About this task:
Please put each line of text in the rows below into a JSON list of strings, one string per line, leaving out blank lines and the pictures.

[Collected data]
┌──

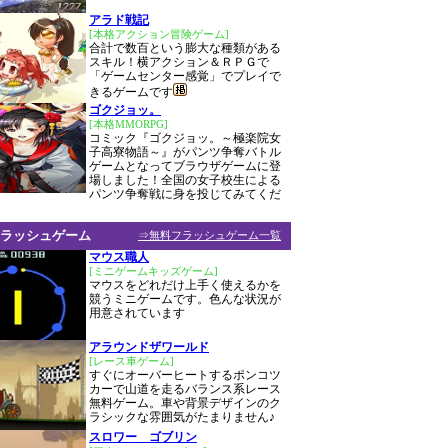
アラド戦記
[本格アクション冒険ゲーム]
合計で数百という膨大な種類がある
スキル！横アクション＆ＲＰＧで
「ゲームセンター感覚」でプレイで
きるゲームです
ゴクジョッ。
[本格MMORPG]
コミック『ゴクジョッ。～極楽院女
子高寮物語～』がパンツ争奪バトル
ゲームとなってブラウザゲームに登
場しました！全国の女子校生による
パンツ争奪戦に身を投じてみてくだ
ラッシュゲーム
⇒無料フラッシュゲーム一覧
マウス職人
[ミニゲームキッズゲーム]
マウスをどれだけ上手く使えるかを
競うミニゲームです。色んな状況が
用意されています
アラウンドザワールド
[レース車ゲーム]
すぐにオーバーヒートするポンコツ
カーで山道を走るバランス系レース
無料ゲーム。車や背景デザインのク
ラシックな雰囲気がたまりません♪
スロワー ゴブリン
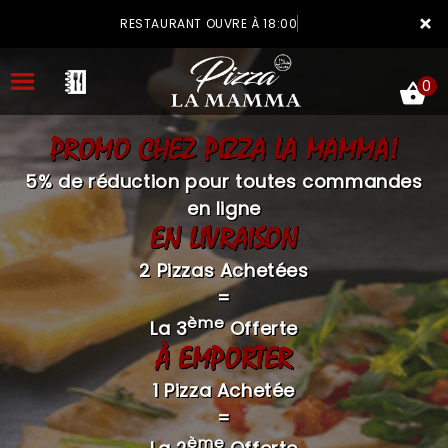
×
RESTAURANT OUVRE À 18:00
0
PROMO CHEZ PIZZA LA MAMMA!
5% de réduction pour toutes commandes
en ligne
EN LIVRAISON
ACCUEIL
2 Pizzas Achetées
LA CARTE
=
VOTRE COMPTE
ème
La 3
Offerte
À EMPORTER
NOTRE RESTAURANT
1 Pizza Achetée
VOS AVIS
=
MENTIONS LÉGALES
ème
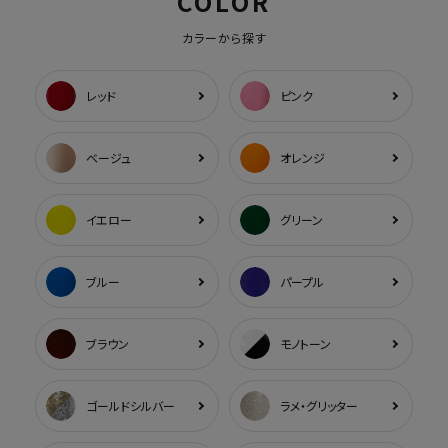
COLOR
カラーから探す
レッド
ピンク
ベージュ
オレンジ
イエロー
グリーン
ブルー
パープル
ブラウン
モノトーン
ゴールドシルバー
ラメ・グリッター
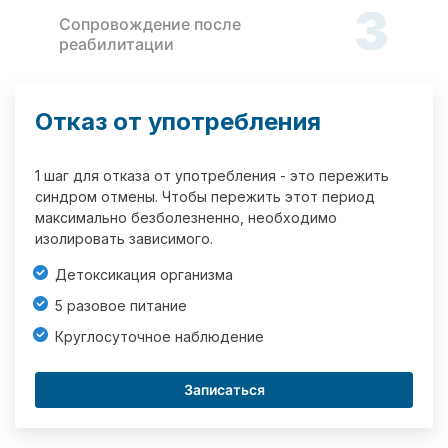
3
Сопровождение после
реабилитации
Отказ от употребления
1 шаг для отказа от употребления - это пережить
синдром отмены. Чтобы пережить этот период
максимально безболезненно, необходимо
изолировать зависимого.
Детоксикация организма
5 разовое питание
Круглосуточное наблюдение
Записаться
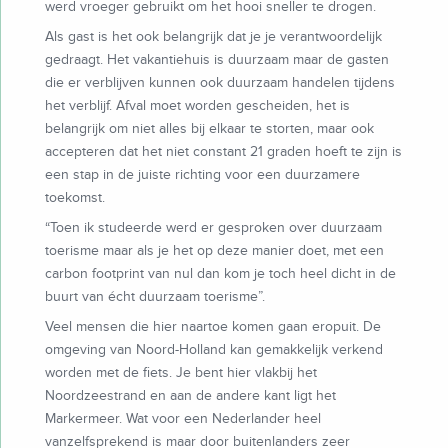
werd vroeger gebruikt om het hooi sneller te drogen.
Als gast is het ook belangrijk dat je je verantwoordelijk
gedraagt. Het vakantiehuis is duurzaam maar de gasten
die er verblijven kunnen ook duurzaam handelen tijdens
het verblijf. Afval moet worden gescheiden, het is
belangrijk om niet alles bij elkaar te storten, maar ook
accepteren dat het niet constant 21 graden hoeft te zijn is
een stap in de juiste richting voor een duurzamere
toekomst.
“Toen ik studeerde werd er gesproken over duurzaam
toerisme maar als je het op deze manier doet, met een
carbon footprint van nul dan kom je toch heel dicht in de
buurt van écht duurzaam toerisme”.
Veel mensen die hier naartoe komen gaan eropuit. De
omgeving van Noord-Holland kan gemakkelijk verkend
worden met de fiets. Je bent hier vlakbij het
Noordzeestrand en aan de andere kant ligt het
Markermeer. Wat voor een Nederlander heel
vanzelfsprekend is maar door buitenlanders zeer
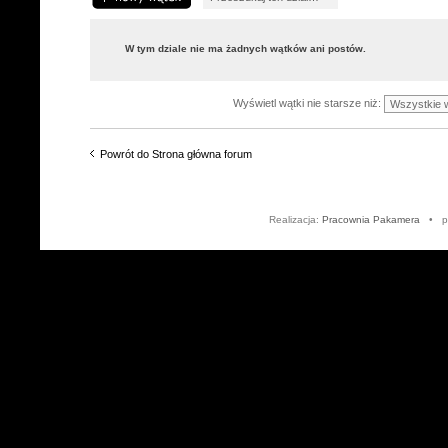
W tym dziale nie ma żadnych wątków ani postów.
Wyświetl wątki nie starsze niż:
Powrót do Strona główna forum
Realizacja:
Pracownia Pakamera
• po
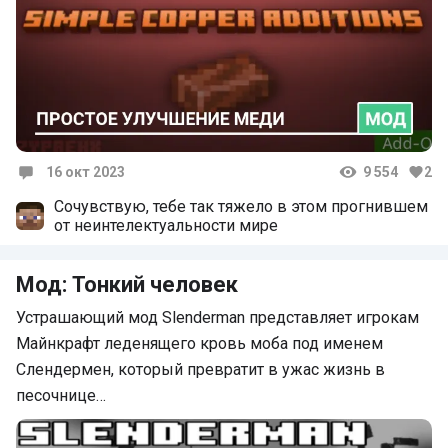
16 окт 2023
9 554
2
Комментарии
Сочувствую, тебе так тяжело в этом прогнившем
от неинтелектуальности мире
Мод: Тонкий человек
Устрашающий мод Slenderman представляет игрокам
Майнкрафт леденящего кровь моба под именем
Слендермен, который превратит в ужас жизнь в
песочнице…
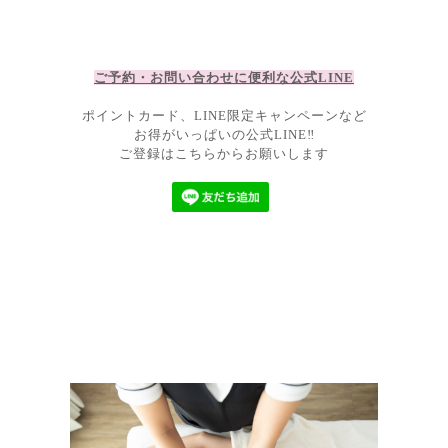
ご予約・お問い合わせに便利な公
式LIN
E
ポイントカード、LINE限定キャンペーンなど
お得がいっぱいの公式LINE‼
ご登録はこちらからお願いします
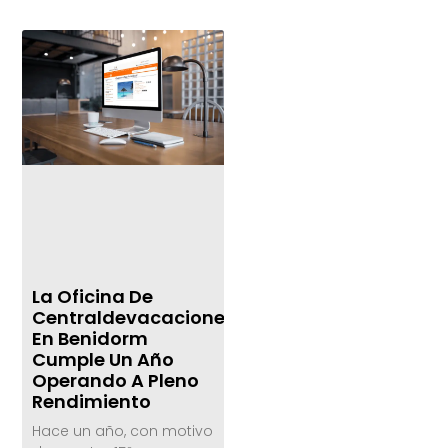
La Oficina De
Centraldevacaciones.com
En Benidorm
Cumple Un Año
Operando A Pleno
Rendimiento
Hace un año, con motivo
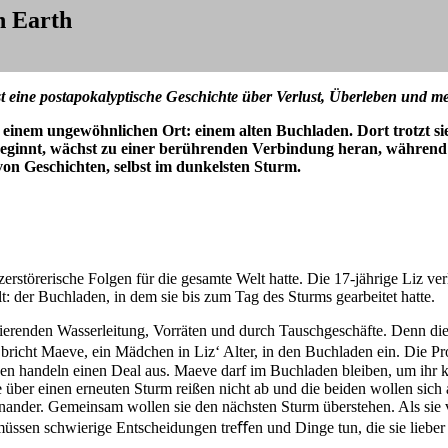
n Earth
t eine postapokalyptische Geschichte über Verlust, Überleben und m
 einem ungewöhnlichen Ort: einem alten Buchladen. Dort trotzt si
 beginnt, wächst zu einer berührenden Verbindung heran, während
on Geschichten, selbst im dunkelsten Sturm.
rstörerische Folgen für die gesamte Welt hatte. Die 17-jährige Liz verli
llt: der Buchladen, in dem sie bis zum Tag des Sturms gearbeitet hatte.
tionierenden Wasserleitung, Vorräten und durch Tauschgeschäfte. Denn d
 bricht Maeve, ein Mädchen in Liz‘ Alter, in den Buchladen ein. Die 
n handeln einen Deal aus. Maeve darf im Buchladen bleiben, um ihr kap
über einen erneuten Sturm reißen nicht ab und die beiden wollen sich a
inander. Gemeinsam wollen sie den nächsten Sturm überstehen. Als sie
üssen schwierige Entscheidungen treﬀen und Dinge tun, die sie lieber n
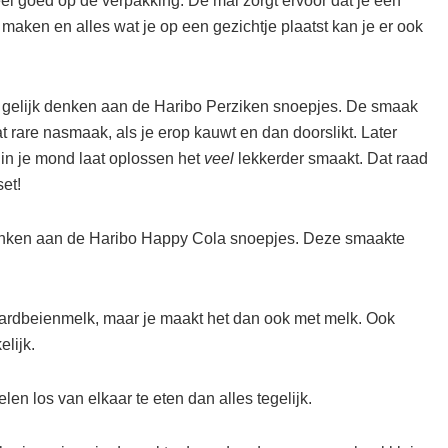
eheel goed op de verpakking. De mal zorgt ervoor dat je een
 maken en alles wat je op een gezichtje plaatst kan je er ook
gelijk denken aan de Haribo Perziken snoepjes. De smaak
rare nasmaak, als je erop kauwt en dan doorslikt. Later
n in je mond laat oplossen het
veel
lekkerder smaakt. Dat raad
et!
enken aan de Haribo Happy Cola snoepjes. Deze smaakte
ardbeienmelk, maar je maakt het dan ook met melk. Ook
lijk.
len los van elkaar te eten dan alles tegelijk.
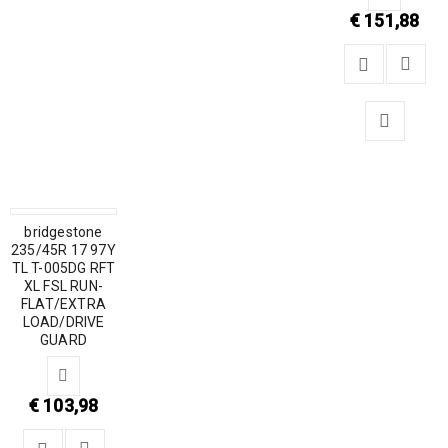
€
151,88
bridgestone
235/45R 17 97Y
TL T-005DG RFT
XL FSL RUN-
FLAT/EXTRA
LOAD/DRIVE
GUARD
€
103,98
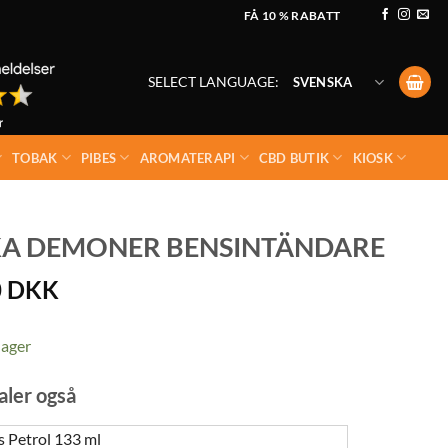
FÅ 10 % RABATT
SELECT LANGUAGE:
SVENSKA
TOBAK
PIBES
AROMATERAPI
CBD BUTIK
KIOSK
KA DEMONER BENSINTÄNDARE
0
DKK
lager
aler også
 Petrol 133 ml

└──

Completed task:
[
  "アラド戦記",
  "[本格アクション冒険ゲーム]",
  "合計で数百という膨大な種類がある",
  "スキル！横アクション＆ＲＰＧで",
  "「ゲームセンター感覚」でプレイで",
  "きるゲームです",
  "ゴクジョッ。",
  "[本格MMORPG]",
  "コミック『ゴクジョッ。～極楽院女",
  "子高寮物語～』がパンツ争奪バトル",
  "ゲームとなってブラウザゲームに登",
  "場しました！全国の女子校生による",
  "パンツ争奪戦に身を投じてみてくだ",
  "ラッシュゲーム",
  "⇒無料フラッシュゲーム一覧",
  "マウス職人",
  "[ミニゲームキッズゲーム]",
  "マウスをどれだけ上手く使えるかを",
  "競うミニゲームです。色んな状況が",
  "用意されています",
  "アラウンドザワールド",
  "[レース車ゲーム]",
  "すぐにオーバーヒートするポンコツ",
  "カーで山道を走るバランス系レース",
  "無料ゲーム。車や背景デザインのク",
  "ラシックな雰囲気がたまりません♪",
  "スロワー ゴブリン",
  "×",
  "RESTAURANT OUVRE À 18:00",
  "0",
  "PROMO CHEZ PIZZA LA MAMMA!",
  "5% de réduction pour toutes commandes",
  "en ligne",
  "EN LIVRAISON",
  "ACCUEIL",
  "2 Pizzas Achetées",
  "LA CARTE",
  "=",
  "VOTRE COMPTE",
  "ème",
  "La 3",
  "Offerte",
  "À EMPORTER",
  "NOTRE RESTAURANT",
  "1 Pizza Achetée",
  "VOS AVIS",
  "=",
  "MENTIONS LÉGALES",
  "ème",
  "COLOR",
  "カラーから探す",
  "レッド",
  "ピンク",
  "ベージュ",
  "オレンジ",
  "イエロー",
  "グリーン",
  "ブルー",
  "パープル",
  "ブラウン",
  "モノトーン",
  "ゴールドシルバー",
  "ラメ・グリッター",
  "3",
  "Сопровождение после",
  "реабилитации",
  "Отказ от употребления",
  "1 шаг для отказа от употребления - это пережить",
  "синдром отмены. Чтобы пережить этот период",
  "максимально безболезненно, необходимо",
  "изолировать зависимого.",
  "Детоксикация организма",
  "5 разовое питание",
  "Круглосуточное наблюдение",
  "Записаться",
  "werd vroeger gebruikt om het hooi sneller te drogen.",
  "Als gast is het ook belangrijk dat je je verantwoordelijk",
  "gedraagt. Het vakantiehuis is duurzaam maar de gasten",
  "die er verblijven kunnen ook duurzaam handelen tijdens",
  "het verblijf. Afval moet worden gescheiden, het is",
  "belangrijk om niet alles bij elkaar te storten, maar ook",
  "accepteren dat het niet constant 21 graden hoeft te zijn is",
  "een stap in de juiste richting voor een duurzamere",
  "toekomst.",
  "“Toen ik studeerde werd er gesproken over duurzaam",
  "toerisme maar als je het op deze manier doet, met een",
  "carbon footprint van nul dan kom je toch heel dicht in de",
  "buurt van écht duurzaam toerisme”.",
  "Veel mensen die hier naartoe komen gaan eropuit. De",
  "omgeving van Noord-Holland kan gemakkelijk verkend",
  "worden met de fiets. Je bent hier vlakbij het",
  "Noordzeestrand en aan de andere kant ligt het",
  "Markermeer. Wat voor een Nederlander heel",
  "vanzelfsprekend is maar door buitenlanders zeer",
  "W tym dziale nie ma żadnych wątków ani postów.",
  "Wyświetl wątki nie starsze niż:",
  "Powrót do Strona główna forum",
  "Realizacja:",
  "Pracownia Pakamera",
  "• po",
  "16 окт 2023",
  "9 554",
  "2",
  "Комментарии",
  "Сочувствую, тебе так тяжело в этом прогнившем",
  "от неинтелектуальности мире",
  "Мод: Тонкий человек",
  "Устрашающий мод Slenderman представляет игрокам",
  "Майнкрафт леденящего кровь моба под именем",
  "Слендермен, который превратит в ужас жизнь в",
  "песочнице…",
  "ご予約・お問い合わせに便利な公",
  "式LIN",
  "E",
  "ポイントカード、LINE限定キャンペーンなど",
  "お得がいっぱいの公式LINE‼",
  "ご登録はこちらからお願いします",
  "La Oficina De",
  "Centraldevacaciones.com",
  "En Benidorm",
  "Cumple Un Año",
  "Operando A Pleno",
  "Rendimiento",
  "Hace un año, con motivo",
  "n Earth",
  "t eine postapokalyptische Geschichte über Verlust, Überleben und m",
  " einem ungewöhnlichen Ort: einem alten Buchladen. Dort trotzt si",
  " beginnt, wächst zu einer berührenden Verbindung heran, während",
  "on Geschichten, selbst im dunkelsten Sturm.",
  "rstörerische Folgen für die gesamte Welt hatte. Die 17-jährige Liz verli",
  "llt: der Buchladen, in dem sie bis zum Tag des Sturms gearbeitet hatte.",
  "tionierenden Wasserleitung, Vorräten und durch Tauschgeschäfte. Denn d",
  " bricht Maeve, ein Mädchen in Liz‘ Alter, in den Buchladen ein. Die ",
  "n handeln einen Deal aus. Maeve darf im Buchladen bleiben, um ihr kap",
  "über einen erneuten Sturm reißen nicht ab und die beiden wollen sich a",
  "inander. Gemeinsam wollen sie den nächsten Sturm überstehen. Als sie",
  "üssen schwierige Entscheidungen treﬀen und Dinge tun, die sie lieber n",
  "eheel goed op de verpakking. De mal zorgt ervoor dat je een",
  " maken en alles wat je op een gezichtje plaatst kan je er ook",
  "gelijk denken aan de Haribo Perziken snoepjes. De smaak",
  "rare nasmaak, als je erop kauwt en dan doorslikt. Later",
  "n in je mond laat oplossen het",
  "veel",
  "lekkerder smaakt. Dat raad",
  "et!",
  "enken aan de Haribo Happy Cola snoepjes. Deze smaakte",
  "ardbeienmelk, maar je maakt het dan ook met melk. Ook",
  "lijk.",
  "len los van elkaar te eten dan alles tegelijk.",
  "€",
  "151,88",
  "bridgestone",
  "235/45R 17 97Y",
  "TL T-005DG RFT",
  "XL FSL RUN-",
  "FLAT/EXTRA",
  "LOAD/DRIVE",
  "GUARD",
  "€",
  "103,98",
  "FÅ 10 % RABATT",
  "SELECT LANGUAGE:",
  "SVENSKA",
  "TOBAK",
  "PIBES",
  "AROMATERAPI",
  "CBD BUTIK",
  "KIOSK",
  "KA DEMONER BENSINTÄNDARE",
  "0",
  "DKK",
  "lager",
  "aler også",
  " Petrol 133 ml"
]